I had heard from many, many sources that, as a fan of Earthbound, I would like this game. The game's Mother/Earthbound roots are very clear, both from the graphical style and the fully-applicable tagline, "Weird. Funny. Heartrending." The big gimmick to the battle system, besides your ability to talk to foes rather than fight them, is that defense is a matter of actively dodging by moving your "heart" around a little box and avoiding attacks. (If you fight, which I barely did, you also enter action commands to successfully hit things.)
Most of the noteworthy NPCs are female, and your character (similar to Anodyne) is never given a gender. Given the romantic implications of various interactions, you kind of need to interpret the character as either a straight male or a queer female; and I think that’s just fine. (I suspect I’d read the character as more male if I was actually killing things. The totally pacifist approach reads more female to me. Because I’m brainwashed by the patriarchy or something.)
I did a fully pacifist run, which meant not getting any experience at all.

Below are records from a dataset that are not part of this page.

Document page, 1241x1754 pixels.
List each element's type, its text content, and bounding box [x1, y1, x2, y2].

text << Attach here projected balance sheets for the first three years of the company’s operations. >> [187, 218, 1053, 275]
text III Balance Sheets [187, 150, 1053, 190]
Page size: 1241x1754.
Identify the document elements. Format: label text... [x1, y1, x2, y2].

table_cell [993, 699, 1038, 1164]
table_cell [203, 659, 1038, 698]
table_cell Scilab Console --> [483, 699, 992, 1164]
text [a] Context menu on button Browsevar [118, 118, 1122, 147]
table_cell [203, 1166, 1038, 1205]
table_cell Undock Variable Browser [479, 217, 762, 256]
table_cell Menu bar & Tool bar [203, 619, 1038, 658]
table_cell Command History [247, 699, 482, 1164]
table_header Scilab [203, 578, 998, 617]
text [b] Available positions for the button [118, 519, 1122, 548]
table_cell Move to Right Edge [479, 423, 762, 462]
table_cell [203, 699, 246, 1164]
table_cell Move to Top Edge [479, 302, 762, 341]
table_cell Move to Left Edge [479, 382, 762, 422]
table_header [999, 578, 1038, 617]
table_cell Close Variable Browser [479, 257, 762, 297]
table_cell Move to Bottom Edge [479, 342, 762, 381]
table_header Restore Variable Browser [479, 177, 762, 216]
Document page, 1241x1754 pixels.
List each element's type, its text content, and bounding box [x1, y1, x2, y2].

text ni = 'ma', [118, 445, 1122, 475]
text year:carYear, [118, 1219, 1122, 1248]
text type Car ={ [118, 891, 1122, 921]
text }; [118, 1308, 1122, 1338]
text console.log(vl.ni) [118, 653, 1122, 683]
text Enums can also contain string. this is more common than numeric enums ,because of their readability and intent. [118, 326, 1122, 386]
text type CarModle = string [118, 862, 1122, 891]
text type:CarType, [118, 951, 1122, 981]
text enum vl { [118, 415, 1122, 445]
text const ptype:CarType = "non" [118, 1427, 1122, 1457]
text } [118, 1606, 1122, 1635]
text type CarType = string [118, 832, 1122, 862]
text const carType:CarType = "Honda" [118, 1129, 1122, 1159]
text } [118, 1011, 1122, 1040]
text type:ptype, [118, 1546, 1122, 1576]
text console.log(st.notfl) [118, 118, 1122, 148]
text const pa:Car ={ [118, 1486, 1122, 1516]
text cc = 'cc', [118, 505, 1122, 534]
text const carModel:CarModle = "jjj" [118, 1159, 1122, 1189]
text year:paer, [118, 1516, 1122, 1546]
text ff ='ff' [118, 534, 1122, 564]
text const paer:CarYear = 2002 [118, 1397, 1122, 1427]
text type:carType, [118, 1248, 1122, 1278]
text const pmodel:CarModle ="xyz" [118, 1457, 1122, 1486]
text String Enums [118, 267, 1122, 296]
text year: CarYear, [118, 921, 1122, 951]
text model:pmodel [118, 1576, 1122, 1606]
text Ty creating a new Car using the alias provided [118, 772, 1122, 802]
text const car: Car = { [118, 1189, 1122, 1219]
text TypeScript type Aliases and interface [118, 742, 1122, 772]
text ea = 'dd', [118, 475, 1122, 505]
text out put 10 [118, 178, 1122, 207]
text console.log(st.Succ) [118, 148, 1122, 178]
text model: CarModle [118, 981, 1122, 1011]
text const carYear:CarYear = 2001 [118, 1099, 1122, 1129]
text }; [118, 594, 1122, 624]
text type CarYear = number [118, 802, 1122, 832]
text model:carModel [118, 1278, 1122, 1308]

While I thought the game was reasonably well-balanced for that, I did end up needing to arbitrage for about half an hour to buy better armor when I couldn’t get past the Undyne battle. (Turns out, not only will Temmie buy everything, but she’ll pay more for ClodGlass than the other store sells them for; and the price of the TemArmor decreases every time you die. If you keep the Dog Residue—which I didn’t—you can use that to make infinitely more Dog Residue to sell to Temmie.)
The “final” battle against Photoshop Flowey is utterly insane, and appropriate, and I loved it. The “world” of the game breaks. The Fight and Act buttons go everywhere. The sequence becomes bullet hell, but with just enough healing (if you’re careful) to get through. Flowey uses save states against you!
For that matter, apparently the game remembers a lot more than just what you save—if you do things but then restart without saving them, or if you start a new game, the characters will make comments about the version of history you avoided. The fourth wall barely exists, especially where the most powerful characters are involved.
It didn’t quite realize this until very late in my True Pacifist ending, but the fact that you’re not naming your character (you’re naming the original child who fell into the underground years earlier and kicked off the plot) is a cute little twist. I’d have to double-check, but I think Flowey is the only one who refers to you by that name. I was very confused by the tapes in the True Laboratory using the name that I thought belonged to my character to refer to the child Asgore and Toriel had raised, until the ending revealed that I was playing “Frisk” all along.
I didn’t actually want to do a genocide run, so I looked up the details of what happens, and good god. Basically, playing this like a standard rpg and killing everything you meet (including grinding for more things to kill) turns you into a soulless monster and everyone treats you as such, and then the world is destroyed in a way that permanently alters your copy of the game, so that you can’t get the best ending in any subsequent playthroughs.
Overall: I’ve seen a number of sources touting this as one of the best games of 2015, and I understand why. For a short game (~6 hours for an average playthrough), it has a lot of material, an innovative combat system, a clever story and fantastic characters. And on the meta level, it’s a deconstruction of the jrpg genre as a whole. And there are tons of layers, little secrets and extra bits of character and story depth. And I don’t think there’s been a game since Ultima IV that was this revolutionary about the importance of morals in rpgs.